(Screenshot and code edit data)
'''
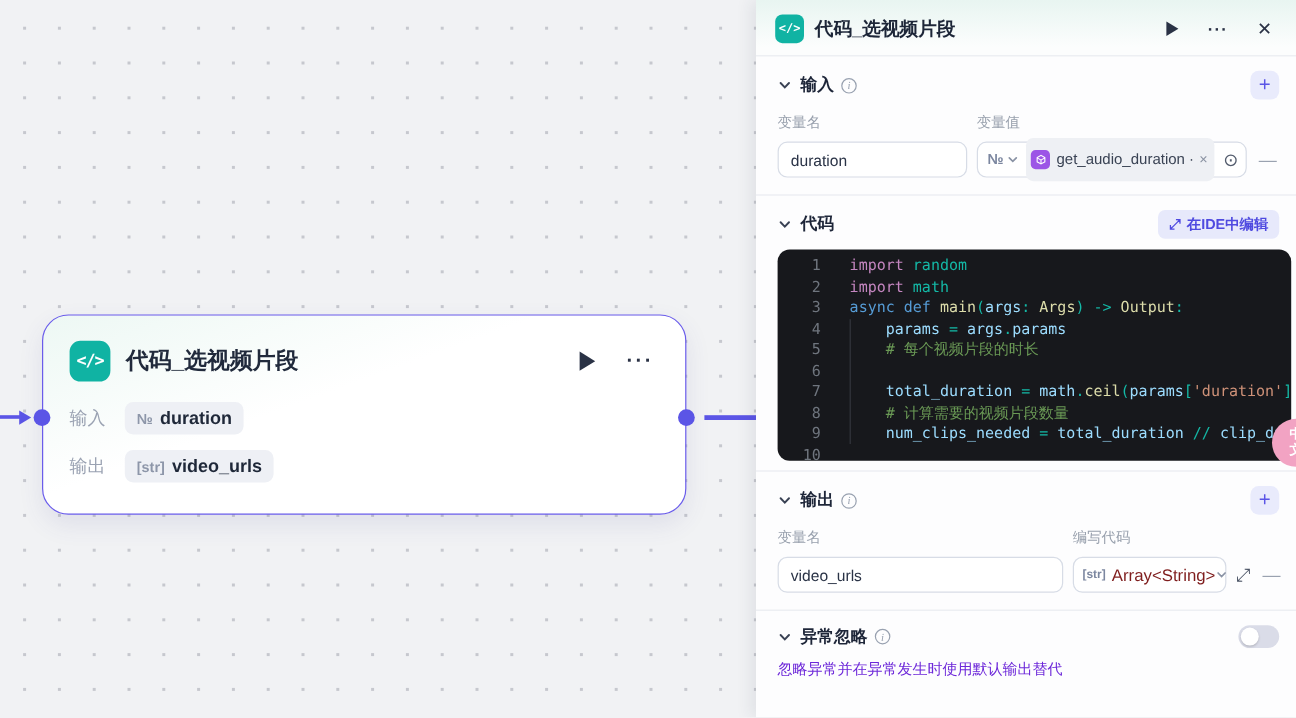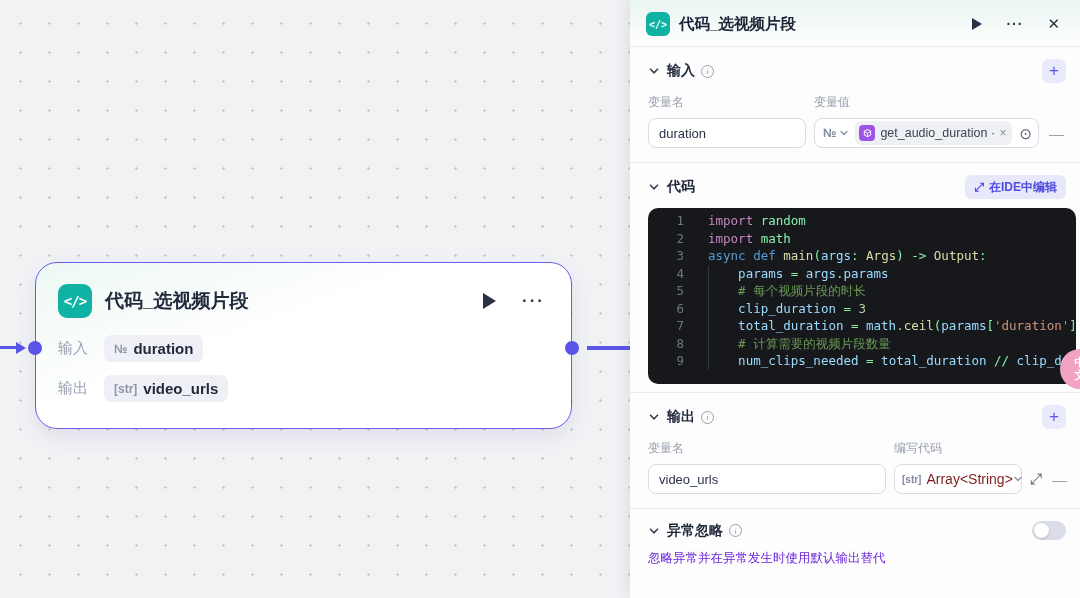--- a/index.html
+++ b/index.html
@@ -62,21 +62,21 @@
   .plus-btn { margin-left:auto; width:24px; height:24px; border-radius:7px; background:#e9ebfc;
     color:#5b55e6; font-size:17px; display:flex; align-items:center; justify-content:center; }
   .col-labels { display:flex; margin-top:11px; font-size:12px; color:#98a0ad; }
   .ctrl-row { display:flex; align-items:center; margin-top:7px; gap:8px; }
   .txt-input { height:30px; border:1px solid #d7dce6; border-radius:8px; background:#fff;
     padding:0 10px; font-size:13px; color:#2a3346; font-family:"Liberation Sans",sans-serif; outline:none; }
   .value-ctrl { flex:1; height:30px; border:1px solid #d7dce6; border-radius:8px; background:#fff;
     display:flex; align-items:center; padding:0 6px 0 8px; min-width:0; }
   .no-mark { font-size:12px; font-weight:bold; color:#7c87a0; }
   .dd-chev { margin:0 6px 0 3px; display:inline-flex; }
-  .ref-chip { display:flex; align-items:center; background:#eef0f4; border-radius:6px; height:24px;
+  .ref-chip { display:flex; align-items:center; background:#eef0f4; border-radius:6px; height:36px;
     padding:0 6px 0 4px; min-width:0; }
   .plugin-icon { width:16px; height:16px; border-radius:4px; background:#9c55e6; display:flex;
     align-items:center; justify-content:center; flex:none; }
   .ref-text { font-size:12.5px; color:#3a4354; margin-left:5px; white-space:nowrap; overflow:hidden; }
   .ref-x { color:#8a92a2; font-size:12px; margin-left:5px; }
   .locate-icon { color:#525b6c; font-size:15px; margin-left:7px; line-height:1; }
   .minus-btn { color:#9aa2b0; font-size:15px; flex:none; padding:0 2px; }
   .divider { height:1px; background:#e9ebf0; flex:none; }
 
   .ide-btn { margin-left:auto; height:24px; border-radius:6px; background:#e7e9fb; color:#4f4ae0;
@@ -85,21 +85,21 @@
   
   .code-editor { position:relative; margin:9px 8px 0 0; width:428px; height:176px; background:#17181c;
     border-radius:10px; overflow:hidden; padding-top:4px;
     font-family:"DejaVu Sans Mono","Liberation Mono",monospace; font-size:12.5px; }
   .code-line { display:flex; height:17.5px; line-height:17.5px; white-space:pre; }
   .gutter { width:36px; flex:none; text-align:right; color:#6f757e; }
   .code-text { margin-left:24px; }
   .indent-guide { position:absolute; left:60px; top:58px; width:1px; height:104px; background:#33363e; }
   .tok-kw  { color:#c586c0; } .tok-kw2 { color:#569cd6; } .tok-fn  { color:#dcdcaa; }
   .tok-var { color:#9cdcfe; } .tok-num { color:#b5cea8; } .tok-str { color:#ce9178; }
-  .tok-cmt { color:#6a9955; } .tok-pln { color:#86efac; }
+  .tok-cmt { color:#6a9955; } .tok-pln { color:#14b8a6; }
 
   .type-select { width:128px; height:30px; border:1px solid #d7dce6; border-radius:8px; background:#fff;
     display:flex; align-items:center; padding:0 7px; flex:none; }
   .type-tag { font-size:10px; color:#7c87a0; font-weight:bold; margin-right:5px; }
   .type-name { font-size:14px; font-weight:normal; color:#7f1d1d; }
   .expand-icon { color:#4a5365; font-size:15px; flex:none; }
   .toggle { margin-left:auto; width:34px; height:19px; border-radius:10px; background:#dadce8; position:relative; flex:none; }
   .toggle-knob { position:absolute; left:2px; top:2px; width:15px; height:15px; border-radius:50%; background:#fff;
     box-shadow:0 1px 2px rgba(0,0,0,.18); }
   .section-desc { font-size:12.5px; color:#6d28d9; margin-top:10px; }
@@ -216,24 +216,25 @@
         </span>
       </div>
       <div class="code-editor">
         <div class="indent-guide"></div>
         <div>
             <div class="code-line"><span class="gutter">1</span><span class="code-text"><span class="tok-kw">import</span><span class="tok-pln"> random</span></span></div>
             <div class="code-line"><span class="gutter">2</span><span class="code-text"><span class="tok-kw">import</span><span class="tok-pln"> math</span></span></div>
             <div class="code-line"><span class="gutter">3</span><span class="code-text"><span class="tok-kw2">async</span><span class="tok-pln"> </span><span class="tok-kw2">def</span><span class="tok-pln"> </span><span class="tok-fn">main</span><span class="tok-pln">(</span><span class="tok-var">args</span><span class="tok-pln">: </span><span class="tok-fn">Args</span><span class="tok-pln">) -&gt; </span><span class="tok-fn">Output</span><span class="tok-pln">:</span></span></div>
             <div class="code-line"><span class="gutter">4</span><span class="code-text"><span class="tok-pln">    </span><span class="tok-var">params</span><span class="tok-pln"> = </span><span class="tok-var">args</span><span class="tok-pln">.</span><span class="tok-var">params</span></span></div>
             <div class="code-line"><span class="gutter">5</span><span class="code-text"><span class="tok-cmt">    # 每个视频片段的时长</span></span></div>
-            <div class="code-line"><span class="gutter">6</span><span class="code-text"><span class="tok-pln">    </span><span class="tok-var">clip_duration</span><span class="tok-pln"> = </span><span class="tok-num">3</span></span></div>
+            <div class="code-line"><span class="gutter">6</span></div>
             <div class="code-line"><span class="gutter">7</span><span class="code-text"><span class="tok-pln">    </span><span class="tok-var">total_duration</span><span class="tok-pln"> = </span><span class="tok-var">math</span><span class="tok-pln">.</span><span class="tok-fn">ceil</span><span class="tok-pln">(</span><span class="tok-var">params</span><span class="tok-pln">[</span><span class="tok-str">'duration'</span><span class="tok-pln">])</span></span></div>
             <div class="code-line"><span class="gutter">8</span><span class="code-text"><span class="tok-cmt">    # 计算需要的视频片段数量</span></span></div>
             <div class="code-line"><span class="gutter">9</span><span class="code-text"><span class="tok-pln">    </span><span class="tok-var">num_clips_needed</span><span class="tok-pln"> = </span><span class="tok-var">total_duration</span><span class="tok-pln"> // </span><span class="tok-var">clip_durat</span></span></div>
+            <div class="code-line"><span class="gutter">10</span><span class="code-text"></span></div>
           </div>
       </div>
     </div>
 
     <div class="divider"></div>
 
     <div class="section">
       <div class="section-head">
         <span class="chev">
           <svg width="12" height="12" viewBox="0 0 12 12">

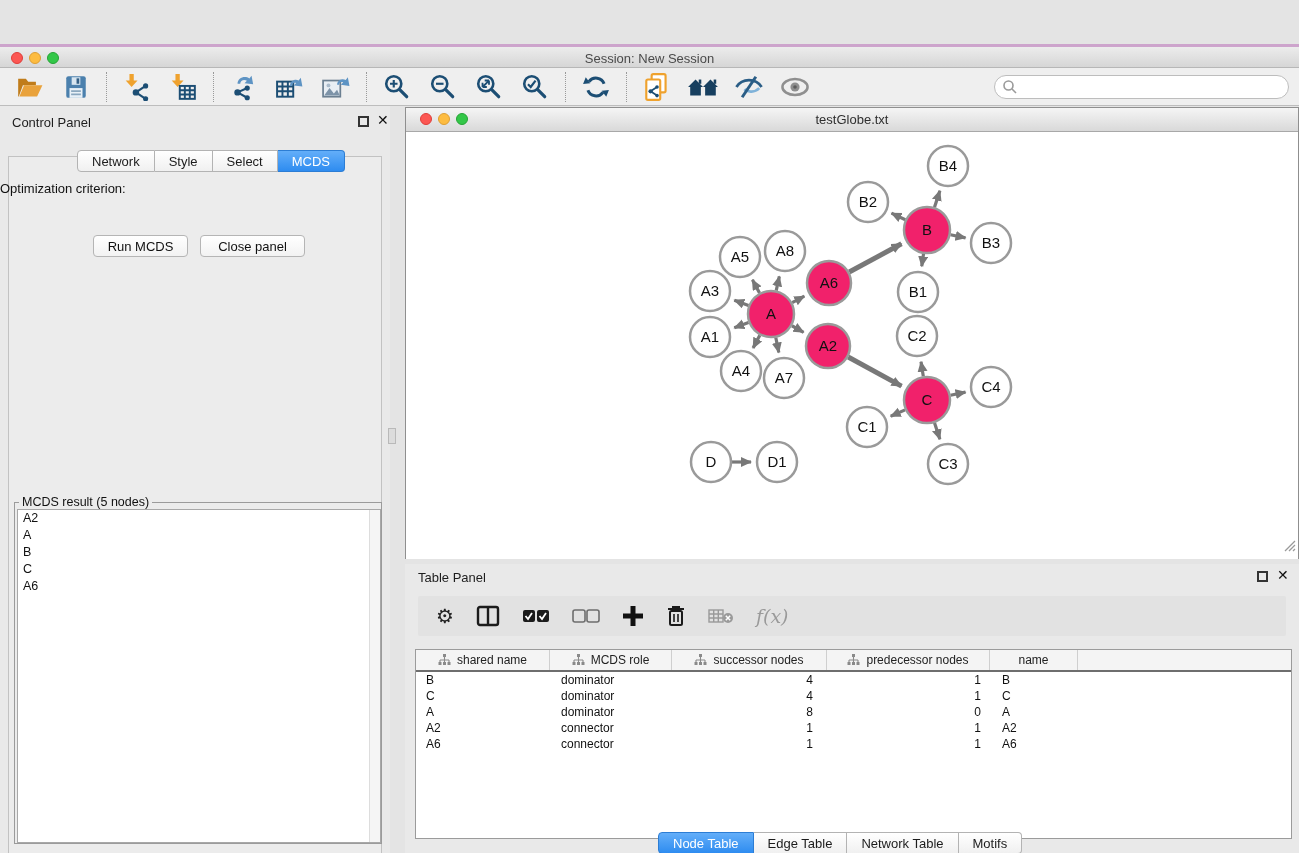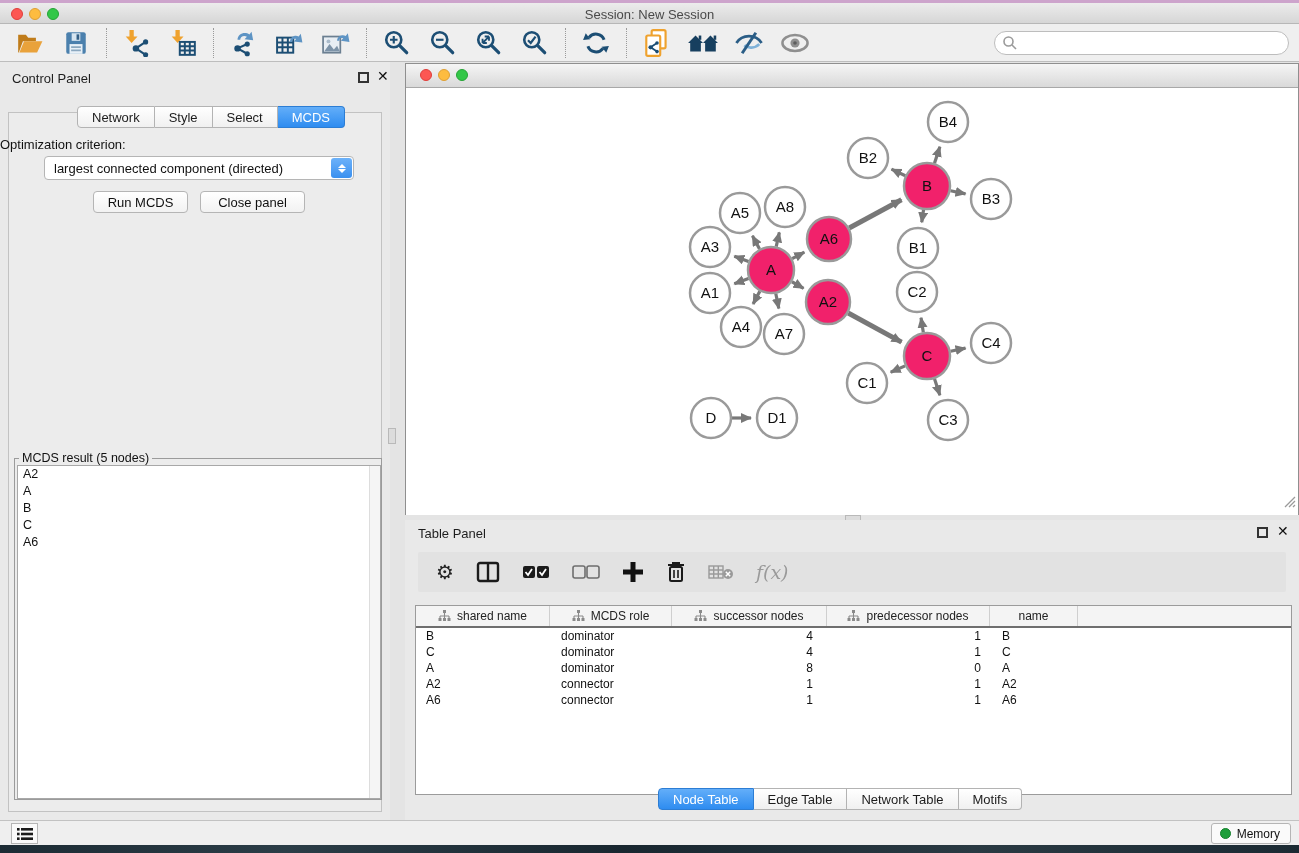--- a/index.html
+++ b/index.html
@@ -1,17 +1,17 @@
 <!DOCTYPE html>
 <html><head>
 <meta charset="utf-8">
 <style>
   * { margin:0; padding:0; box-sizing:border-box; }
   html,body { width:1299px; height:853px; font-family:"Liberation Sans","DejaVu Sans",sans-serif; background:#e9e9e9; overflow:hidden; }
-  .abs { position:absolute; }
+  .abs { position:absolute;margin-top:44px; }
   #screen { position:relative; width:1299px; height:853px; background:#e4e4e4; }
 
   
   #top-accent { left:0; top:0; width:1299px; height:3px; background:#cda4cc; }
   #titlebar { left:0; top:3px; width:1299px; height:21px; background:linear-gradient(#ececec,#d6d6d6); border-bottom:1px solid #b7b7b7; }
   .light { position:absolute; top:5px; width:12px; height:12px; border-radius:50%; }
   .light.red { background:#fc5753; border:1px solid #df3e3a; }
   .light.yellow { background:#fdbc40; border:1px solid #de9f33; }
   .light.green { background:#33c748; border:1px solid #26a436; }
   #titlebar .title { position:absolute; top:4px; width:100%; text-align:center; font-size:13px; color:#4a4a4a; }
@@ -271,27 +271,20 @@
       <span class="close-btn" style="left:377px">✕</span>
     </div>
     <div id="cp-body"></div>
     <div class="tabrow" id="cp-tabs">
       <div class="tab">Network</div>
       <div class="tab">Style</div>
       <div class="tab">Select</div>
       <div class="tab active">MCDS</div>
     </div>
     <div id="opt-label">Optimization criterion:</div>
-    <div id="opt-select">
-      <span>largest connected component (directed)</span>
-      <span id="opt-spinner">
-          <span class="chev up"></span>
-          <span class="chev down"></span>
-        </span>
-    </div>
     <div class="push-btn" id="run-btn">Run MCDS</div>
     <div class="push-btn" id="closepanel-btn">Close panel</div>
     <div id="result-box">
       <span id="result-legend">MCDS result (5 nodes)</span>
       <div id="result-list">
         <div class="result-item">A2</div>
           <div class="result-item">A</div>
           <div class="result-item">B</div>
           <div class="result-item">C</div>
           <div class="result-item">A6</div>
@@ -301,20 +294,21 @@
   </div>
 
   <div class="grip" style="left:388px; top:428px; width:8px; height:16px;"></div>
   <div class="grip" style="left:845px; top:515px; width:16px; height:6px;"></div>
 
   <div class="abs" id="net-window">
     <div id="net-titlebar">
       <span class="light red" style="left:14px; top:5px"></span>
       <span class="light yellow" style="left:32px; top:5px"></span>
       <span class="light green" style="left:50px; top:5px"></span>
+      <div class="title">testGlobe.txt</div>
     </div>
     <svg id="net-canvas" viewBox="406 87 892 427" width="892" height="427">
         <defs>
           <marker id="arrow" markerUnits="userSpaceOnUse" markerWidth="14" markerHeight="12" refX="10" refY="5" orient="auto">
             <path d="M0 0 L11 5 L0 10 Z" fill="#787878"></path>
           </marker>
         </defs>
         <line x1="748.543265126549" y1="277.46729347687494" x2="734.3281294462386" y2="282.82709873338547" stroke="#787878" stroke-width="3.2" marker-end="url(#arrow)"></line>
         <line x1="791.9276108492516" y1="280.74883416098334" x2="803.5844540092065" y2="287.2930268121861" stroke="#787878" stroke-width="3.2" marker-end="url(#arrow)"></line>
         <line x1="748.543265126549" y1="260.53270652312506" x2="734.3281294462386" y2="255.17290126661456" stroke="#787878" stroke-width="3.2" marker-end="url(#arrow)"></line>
'''
From the records above, copy each line in which the string "serif" occurs.

Solution
     padding:0 10px; font-size:13px; color:#2a3346; font-family:"Liberation Sans",sans-serif; outline:none; }
   html,body { width:1299px; height:853px; font-family:"Liberation Sans","DejaVu Sans",sans-serif; background:#e9e9e9; overflow:hidden; }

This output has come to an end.